### Text shown
Commentary: The naive reader would no doubt assume that an all-knowing and all-powerful god, who never fails to accomplish what he wills and knows in advance the exact consequences of his every action, would have no reason to repent or regret anything he had done, and the former two verses support this. However, the latter two, along with
many others (Exodus 32:14, 2 Samuel 14:16, Jeremiah 18:8, and Jonah 3:10, to give just a few more examples) contain examples of God repenting his actions.
Attempted Defense: http://debate.org.uk/topics/apolog/contrads.htm#092 argues that God indeed cannot repent or change his mind, since he knows the future, and that the Hebrew word
nacham translated as "repent" in the KJV should actually be understood to mean "regret" or "grieve". Perhaps, but both Numbers 23:19 and 1 Samuel 15:29 use the exact same word; both say that
nacham is what God will not do. Therefore, the contradiction stands. In any case, this answer doesn't seem to clear up much anyway. Why would an all-powerful god do something he knew he would regret later? Why wouldn't he just pick a better course of action from the start?
Furthermore, there are several Bible verses which clearly show God "repenting" in exactly the sense it is used in English - verses in which God does something or plans to do something, then changes his mind (Exodus 32:9-14, for example). Leaving aside the absurdity of this, it is plain that the biblical god can and does repent.
-------------
What I notice is that defenders of the Bible use first order corrections which fail at the second order. For example, the Bible says that Satan incites David to count his fighting men. It also says that God does. So the first order solution is that God makes Satan do it. But on the second-order analysis, you should then assume anything Satan does is due to something God wants done. (Which is the case in the Old Testament, but not the New Testament.)

### Your goal
Answer these from the commentary on God repenting above.
(a) Which Hebrew word does the KJV translate as "repent"?
(b) Which two verses use that same word to say it is what God will not do?
(c) Who, according to the last paragraph, does the Bible say incites David to count his fighting men?

### Information provided
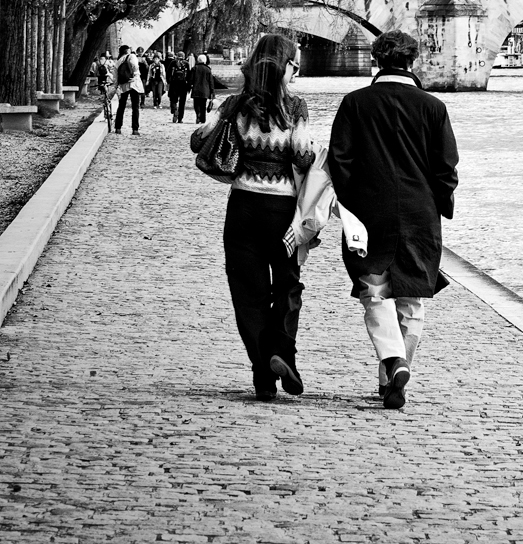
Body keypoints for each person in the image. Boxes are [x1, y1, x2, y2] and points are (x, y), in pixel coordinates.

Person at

### Exercise output
(a) Nacham.
(b) Numbers 23:19 and 1 Samuel 15:29.
(c) Both Satan and God.